Nearly three years after the government announced the privatisation of banks, the proposal remains a non-starter. So much so that it has yet to identify the lenders whose stakes will be up for grabs. The prevailing uncertain market conditions, weak investor appetite, and the fear of large-scale protests by employee unions are holding the government back from making its move. As per news reports, the government has directed Niti Aayog, which is preparing the list of contenders for privatisation, to keep five of the 12 PSBs, including behemoths SBI and Punjab National Bank, out of the privatisation plan. Given the forthcoming assembly and general elections, it will be interesting to see how the proposal will proceed.
Globally, the debate surrounding bank privatisations remains unsettled. If developed nations offloaded stakes in respective PSBs en masse a few decades ago, the trend reversed following the 2008 global financial crisis. For instance, in developing countries, the average share of assets held by government-owned banks fell from 40% in 1995 to 17% in 2008, and from 36% to 10% in high-income countries. However, public ownership increased as countries were compelled to nationalise stressed banks after 2008. As noted in one of the RBI papers, the share of banking assets held by countries like Iceland and the UK shot up by 10 percentage points in just two years between 2008 and 2010. Moreover, PSBs’ lending is counter-cyclical, adding to macroeconomic stability compared to private banks, which are pro-cyclical. PSBs’ role in the recent pandemic-induced economic stimulus package is still fresh to forget.
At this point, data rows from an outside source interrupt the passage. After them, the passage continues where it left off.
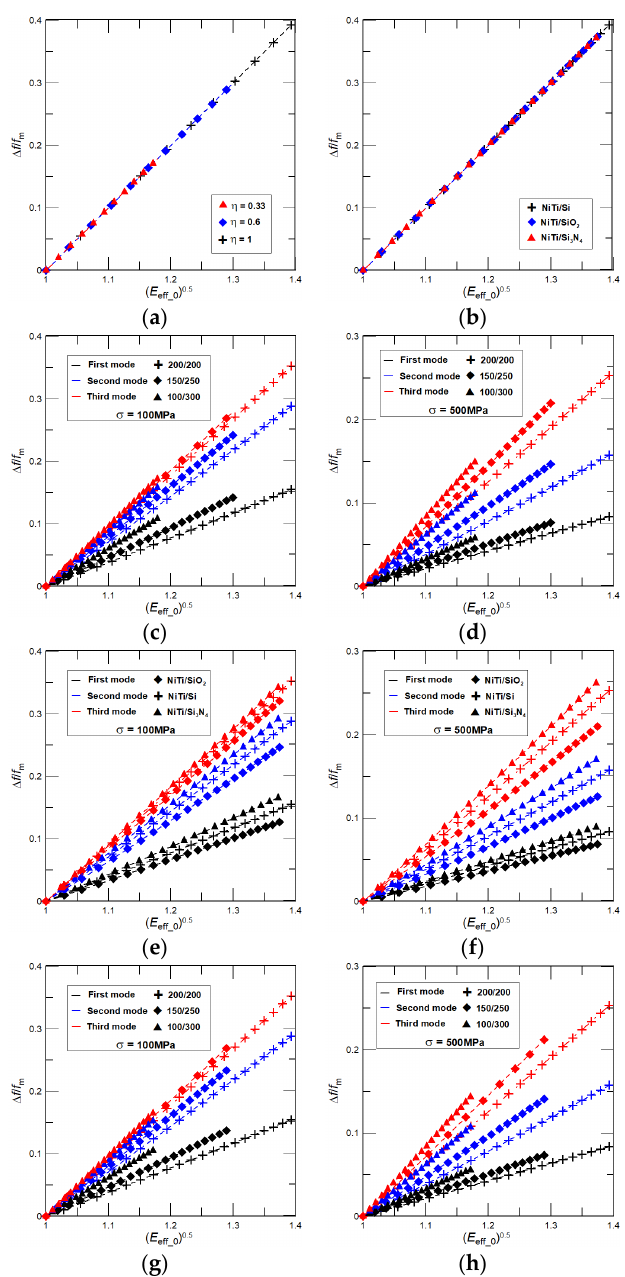
Figure 4. Relative frequency shift Δ f / f m as function of ( E eff_0 ) 0.5 calculated for: ( a ) σ = 0 and a NiTi/Si nanocantilever of different thickness ratios η = 0.33, 0.6, and 1; ( b ) σ = 0 and NiTi/Si, NiTi/SiO 2 , and NiTi/Si 3 N 4 nanocantilevers of η = 1. Both results show independency of Δ f / f m on the cantilever geometry and properties (as predicted by theory). The dependence of Δ f / f m on ( E eff_0 ) 0.5 by Equation (11) for the NiTi/Si nanocantilever of η = 0.33, 0.6, and 1, and ( c ) σ = 100 MPa, and ( d ) σ = 500 MPa. The dependence of Δ f / f m on ( E eff_0 ) 0.5 was calculated by Equation (11) for NiTi/Si, NiTi/SiO 2 , and NiTi/Si 3 N 4 nanocantilevers of η = 1 and ( e ) σ = 100 MPa, and ( f ) σ = 500 MPa. Δ f / f m as a function of ( E eff_0 ) 0.5 for the NiTi/Si nanocantilever of L = 10 μ m, W = 900 nm, and η = 0.33, 0.6, and 1 predicted by FEM and ( g ) σ = 100 MPa, and ( h ) σ = 500 MPa.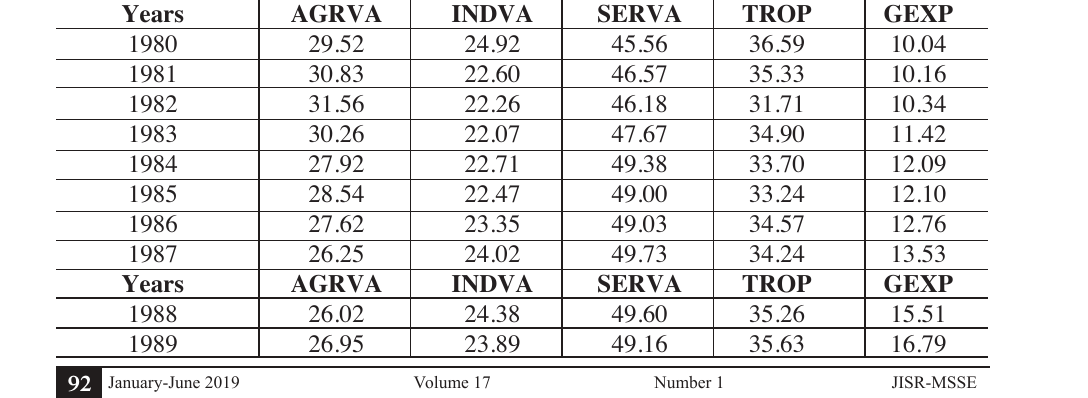
Data on Sector-wise Value-Added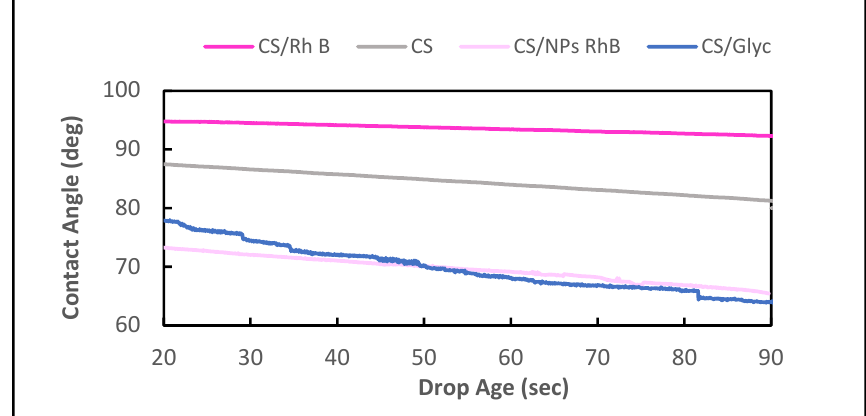
Figure 5. Effect of the ageing time on the wettability of different chitosan films. The initial contact angle is a measure of the membrane surface wetting with water. A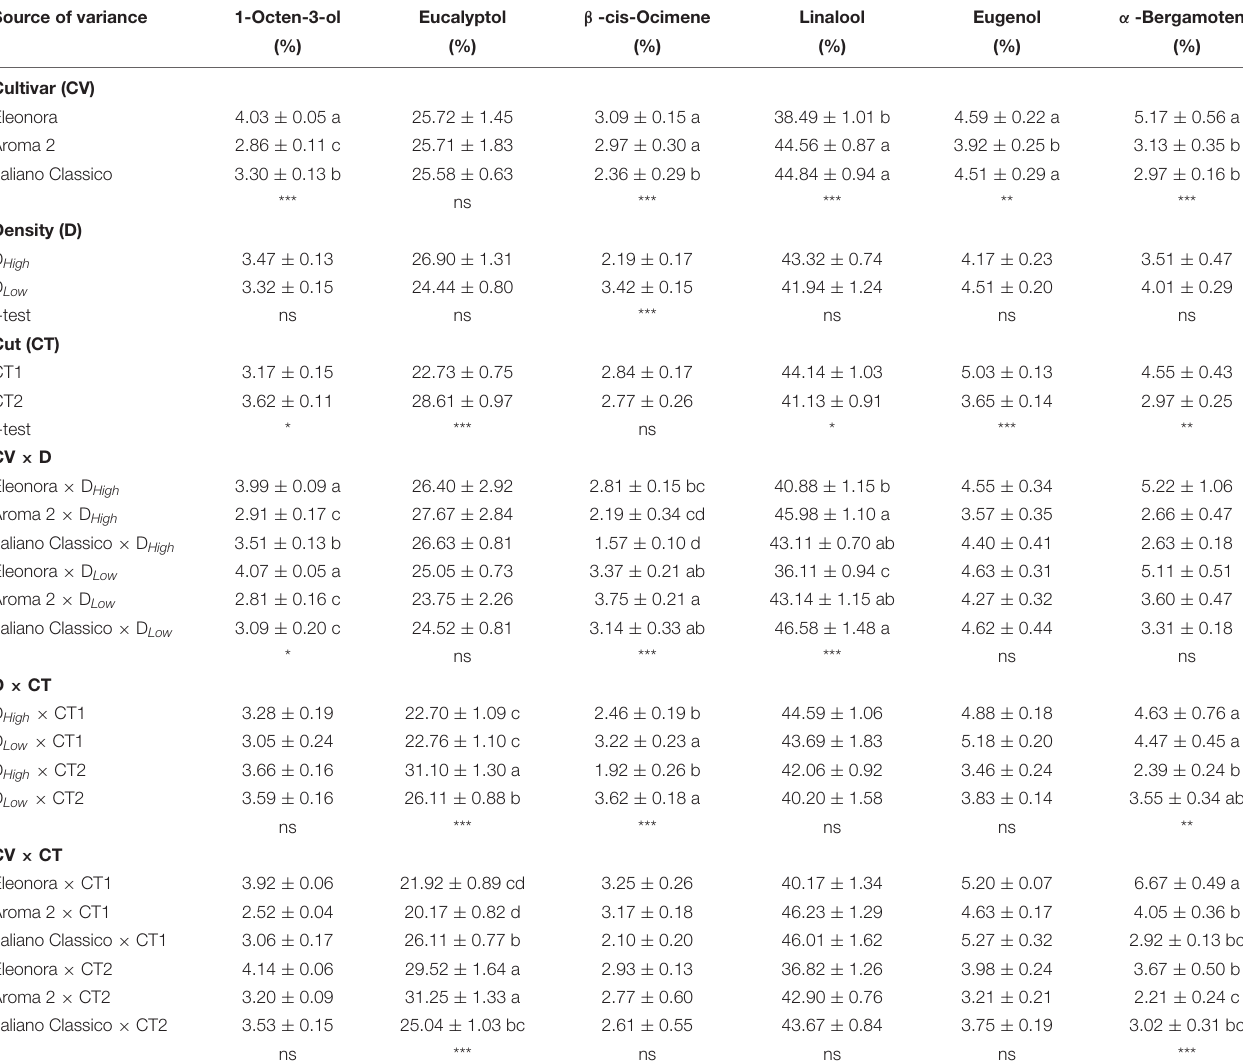
TABLE 6 | Most abundant volatile compounds of Genovese basil cultivars Eleonora, Aroma 2, and Italiano Classico in light of density and cut treatments. Source of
That said, deposit withdrawals following the collapse of Yes Bank and Lakshmi Vilas Bank indicate that even PSBs are no exception, notwithstanding the sovereign’s implicit backing. The RBI paper observed that depositors value banks’ health more than government guarantees. While consolidation created stronger PSBs and given the legacy bad loans are largely wiped out, the focus must shift to strengthening governance. PSBs have a higher share in overall banking metrics, yet their service delivery and operational efficiencies are far lower than private peers. Above all, private banks are driven by profit maximisation motives and rake in high net interest margins. The government must improve PSBs’ profitability first, which attracts investors, before firming up privatisation.